Groundbreaking history of Adaptive Use Musical Instrument chronicled in new book
LAWRENCE — How can you write a book about an app?
That was the question faced by Sherrie Tucker and her colleagues.
“But our project leader, composer Pauline Oliveros, always said that what was important about AUMI is not the app but how people use it,” said Tucker, professor of American studies at the University of Kansas.
The AUMI (Adaptive Use Musical Instrument) software allows individuals with limited mobility to play music. The free program is installed on any computer, tablet or smartphone that has a camera. Movement with whichever part of the body is selected (finger, nose, chest) triggers an array of sounds, from the melodious to the idiosyncratic.
Tucker is one of the editors and contributors to a book titled “Improvising Across Abilities: Pauline Oliveros and the Adaptive Use Musical Instrument.” It details the origins of the AUMI and spotlights its creator, Oliveros (1932-2016), an American composer considered a pioneer in the development of experimental and electronic music. The book was published by University of Michigan Press.
“We did an open call for chapters of all shapes and sizes by sending it out to everyone who had downloaded the instrument. So we have poems. We have videos of people dancing with it. There’s a whole section on music therapists, and even they all use it differently,” she said.
Other KU contributors to the 390-page project include KU faculty members Michelle Heffner Hayes, Ray Mizumura-Pence and Nicole Hodges Persley; graduate student Caleb Lázaro Moreno and student Kendall Conway.
Tucker helped found the AUMI-KU InterArts, an affiliate of the international research group dedicated to spreading usage of this instrument. (The KU branch focuses on “interdisciplinary arts and improvisation.”) She first met Oliveros in 2007 while working together on a grant project, right as the composer had started dabbling with the AUMI.
“Pauline thought that listening could heal the world.

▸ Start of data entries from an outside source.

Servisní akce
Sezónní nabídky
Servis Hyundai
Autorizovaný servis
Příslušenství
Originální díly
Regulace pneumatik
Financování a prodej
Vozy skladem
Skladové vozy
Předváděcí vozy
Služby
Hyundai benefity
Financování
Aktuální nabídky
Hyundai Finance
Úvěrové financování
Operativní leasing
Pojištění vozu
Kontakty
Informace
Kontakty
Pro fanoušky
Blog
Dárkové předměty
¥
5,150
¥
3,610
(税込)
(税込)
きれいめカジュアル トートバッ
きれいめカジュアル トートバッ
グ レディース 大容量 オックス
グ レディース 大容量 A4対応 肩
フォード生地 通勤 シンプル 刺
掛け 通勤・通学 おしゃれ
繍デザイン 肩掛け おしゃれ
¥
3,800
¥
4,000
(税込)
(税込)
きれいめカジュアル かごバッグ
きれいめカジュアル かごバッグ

And she meant that really broadly. She wasn’t using a hearing definition of listening – she was also interested in compositions for deaf audiences," Tucker said. "She felt improvisation was a way not only for people to listen to themselves but to learn how to listen to everyone and to the environment.”
As described in the book, the AUMI (pronounced like “cow-me”) was designed as a “liberating and affordable alternative to the constraints of instruments created only for normative bodies, thus opening a doorway for people of all ages, genders, abilities, races and socioeconomic backgrounds to access artistic practice with others.”

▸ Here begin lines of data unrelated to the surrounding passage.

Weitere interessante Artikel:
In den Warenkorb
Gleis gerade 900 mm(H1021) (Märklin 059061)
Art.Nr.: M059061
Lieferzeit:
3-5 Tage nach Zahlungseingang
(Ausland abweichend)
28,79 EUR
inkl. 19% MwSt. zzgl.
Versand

“It’s a way to create something together, and the goal is to have everybody affected,” Tucker said. “It’s everybody’s creation. The instrument is so flexible. I’ve played it in so many different settings, different aesthetics, different musical backgrounds and interests.”
She recalled performing a composition by recording all the distinctive sounds her car makes.

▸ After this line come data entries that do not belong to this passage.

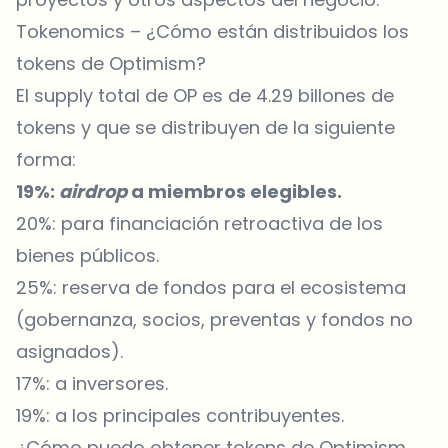
Tokenomics – ¿Cómo están distribuidos los
tokens de Optimism?
El supply total de OP es de 4.29 billones de
tokens y que se distribuyen de la siguiente
forma:
19%:
airdrop
a miembros elegibles.
20%: para financiación retroactiva de los
bienes públicos.
25%: reserva de fondos para el ecosistema
(gobernanza, socios, preventas y fondos no
asignados).
17%: a inversores.
19%: a los principales contribuyentes.
¿Cómo puedo obtener tokens de Optimism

“One of our regular improvisers here in Lawrence is a serious bowler. So we’ve made sound-collecting trips to the bowling alley and uploaded those to create instruments,” she said. “You know what’s the coolest sound in the bowling alley? The ball return. You put a microphone inside that, and you can hear this sonic echo chamber.”
Ultimately, Tucker hopes readers not only embrace the societal and community benefits that the AUMI elicits but also learn of Oliveros’ influence on so many people.
“Pauline was very inclusive,” Tucker said.
“So she had a lifetime career of creating pieces and instruments for musicians and non-musicians to play together. She didn’t like passive relationships with music. Sure, she’s a pioneer of music technology. But she was never interested in making it more and more precise. She liked technology that made a difference in everyone’s ‘experience’ of music.”